_Action item_. Check each line of the entries below for the string "CALLE"; copy every line where it appears.

Collected data:
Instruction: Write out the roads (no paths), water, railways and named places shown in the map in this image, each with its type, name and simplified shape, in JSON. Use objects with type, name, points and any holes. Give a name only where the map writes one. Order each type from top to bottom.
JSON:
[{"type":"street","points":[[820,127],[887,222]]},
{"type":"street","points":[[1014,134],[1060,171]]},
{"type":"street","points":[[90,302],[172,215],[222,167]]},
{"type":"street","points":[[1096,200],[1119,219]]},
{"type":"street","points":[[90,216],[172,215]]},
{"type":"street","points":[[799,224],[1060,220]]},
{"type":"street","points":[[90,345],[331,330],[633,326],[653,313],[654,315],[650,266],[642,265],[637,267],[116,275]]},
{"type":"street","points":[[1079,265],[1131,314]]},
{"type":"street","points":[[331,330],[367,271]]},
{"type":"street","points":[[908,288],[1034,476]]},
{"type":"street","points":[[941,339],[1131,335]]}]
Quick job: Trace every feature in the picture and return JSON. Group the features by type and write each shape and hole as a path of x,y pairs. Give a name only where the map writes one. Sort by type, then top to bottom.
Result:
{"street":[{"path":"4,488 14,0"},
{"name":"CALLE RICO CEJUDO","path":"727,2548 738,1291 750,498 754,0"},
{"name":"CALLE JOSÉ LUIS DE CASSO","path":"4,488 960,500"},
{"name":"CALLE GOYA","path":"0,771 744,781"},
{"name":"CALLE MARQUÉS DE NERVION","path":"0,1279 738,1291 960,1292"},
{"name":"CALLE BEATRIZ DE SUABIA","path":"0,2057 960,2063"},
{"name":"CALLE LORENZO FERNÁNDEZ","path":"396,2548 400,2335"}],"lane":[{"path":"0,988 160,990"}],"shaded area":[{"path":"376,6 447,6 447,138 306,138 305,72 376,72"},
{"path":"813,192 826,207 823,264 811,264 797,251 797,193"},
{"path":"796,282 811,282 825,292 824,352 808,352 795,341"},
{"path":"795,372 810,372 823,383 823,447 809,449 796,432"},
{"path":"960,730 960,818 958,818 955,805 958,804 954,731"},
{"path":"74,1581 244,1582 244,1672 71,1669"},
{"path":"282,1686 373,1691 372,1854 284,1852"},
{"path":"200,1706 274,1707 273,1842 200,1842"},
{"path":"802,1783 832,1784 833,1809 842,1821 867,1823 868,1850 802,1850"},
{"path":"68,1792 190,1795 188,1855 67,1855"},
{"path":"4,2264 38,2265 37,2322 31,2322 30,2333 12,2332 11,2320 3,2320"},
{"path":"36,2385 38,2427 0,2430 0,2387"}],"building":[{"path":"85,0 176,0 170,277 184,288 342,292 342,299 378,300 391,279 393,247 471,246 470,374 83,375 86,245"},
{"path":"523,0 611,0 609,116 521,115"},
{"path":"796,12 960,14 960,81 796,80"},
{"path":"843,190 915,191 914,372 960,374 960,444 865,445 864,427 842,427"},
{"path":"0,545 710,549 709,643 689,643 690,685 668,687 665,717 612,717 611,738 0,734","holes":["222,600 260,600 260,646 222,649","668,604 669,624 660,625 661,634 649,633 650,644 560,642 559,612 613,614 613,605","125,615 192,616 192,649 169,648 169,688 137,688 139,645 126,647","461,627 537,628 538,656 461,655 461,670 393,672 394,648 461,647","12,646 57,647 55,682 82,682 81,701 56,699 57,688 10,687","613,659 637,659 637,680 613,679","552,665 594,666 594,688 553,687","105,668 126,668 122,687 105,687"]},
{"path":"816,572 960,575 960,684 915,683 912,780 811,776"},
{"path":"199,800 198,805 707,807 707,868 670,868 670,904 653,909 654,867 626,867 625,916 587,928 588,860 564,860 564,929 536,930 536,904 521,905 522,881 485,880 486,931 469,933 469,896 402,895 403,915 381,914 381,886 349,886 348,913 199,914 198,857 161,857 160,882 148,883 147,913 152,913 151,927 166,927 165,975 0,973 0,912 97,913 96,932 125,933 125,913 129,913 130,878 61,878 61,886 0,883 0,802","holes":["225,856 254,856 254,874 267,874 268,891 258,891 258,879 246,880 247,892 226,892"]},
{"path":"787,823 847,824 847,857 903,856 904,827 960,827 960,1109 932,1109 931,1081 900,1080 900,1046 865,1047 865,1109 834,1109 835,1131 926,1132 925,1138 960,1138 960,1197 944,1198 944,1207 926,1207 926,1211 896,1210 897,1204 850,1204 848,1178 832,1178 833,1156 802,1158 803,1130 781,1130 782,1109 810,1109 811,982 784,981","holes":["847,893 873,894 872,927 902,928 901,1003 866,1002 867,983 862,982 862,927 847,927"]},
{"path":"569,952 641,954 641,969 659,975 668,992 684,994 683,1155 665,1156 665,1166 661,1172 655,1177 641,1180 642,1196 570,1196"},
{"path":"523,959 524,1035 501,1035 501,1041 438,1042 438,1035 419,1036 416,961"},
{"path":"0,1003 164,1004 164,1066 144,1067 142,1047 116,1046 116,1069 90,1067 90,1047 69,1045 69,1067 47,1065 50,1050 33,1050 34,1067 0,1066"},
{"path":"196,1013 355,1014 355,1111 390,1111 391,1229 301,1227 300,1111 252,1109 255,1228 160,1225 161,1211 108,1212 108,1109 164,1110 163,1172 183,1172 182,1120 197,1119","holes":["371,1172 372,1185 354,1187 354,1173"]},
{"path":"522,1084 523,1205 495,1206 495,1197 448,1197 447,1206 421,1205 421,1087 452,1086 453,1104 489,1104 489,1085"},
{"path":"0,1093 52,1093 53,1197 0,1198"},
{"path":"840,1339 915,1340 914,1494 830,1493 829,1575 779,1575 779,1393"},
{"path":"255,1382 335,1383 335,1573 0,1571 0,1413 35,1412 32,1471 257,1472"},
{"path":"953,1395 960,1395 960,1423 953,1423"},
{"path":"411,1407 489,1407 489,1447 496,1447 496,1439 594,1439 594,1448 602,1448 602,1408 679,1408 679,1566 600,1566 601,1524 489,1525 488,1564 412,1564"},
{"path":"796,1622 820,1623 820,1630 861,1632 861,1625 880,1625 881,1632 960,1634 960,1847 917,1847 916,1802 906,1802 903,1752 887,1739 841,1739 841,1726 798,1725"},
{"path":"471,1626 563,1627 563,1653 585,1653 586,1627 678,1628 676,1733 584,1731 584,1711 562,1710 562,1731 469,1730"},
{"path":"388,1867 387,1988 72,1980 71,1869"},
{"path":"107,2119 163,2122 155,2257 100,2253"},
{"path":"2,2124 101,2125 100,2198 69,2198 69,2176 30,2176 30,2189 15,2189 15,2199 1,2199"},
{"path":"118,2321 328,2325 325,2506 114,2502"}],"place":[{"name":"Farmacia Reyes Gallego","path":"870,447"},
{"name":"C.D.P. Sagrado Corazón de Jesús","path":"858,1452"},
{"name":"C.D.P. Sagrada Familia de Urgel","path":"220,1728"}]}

_Output of the task_.
{"name":"CALLE RICO CEJUDO","path":"727,2548 738,1291 750,498 754,0"},
{"name":"CALLE JOSÉ LUIS DE CASSO","path":"4,488 960,500"},
{"name":"CALLE GOYA","path":"0,771 744,781"},
{"name":"CALLE MARQUÉS DE NERVION","path":"0,1279 738,1291 960,1292"},
{"name":"CALLE BEATRIZ DE SUABIA","path":"0,2057 960,2063"},
{"name":"CALLE LORENZO FERNÁNDEZ","path":"396,2548 400,2335"}],"lane":[{"path":"0,988 160,990"}],"shaded area":[{"path":"376,6 447,6 447,138 306,138 305,72 376,72"},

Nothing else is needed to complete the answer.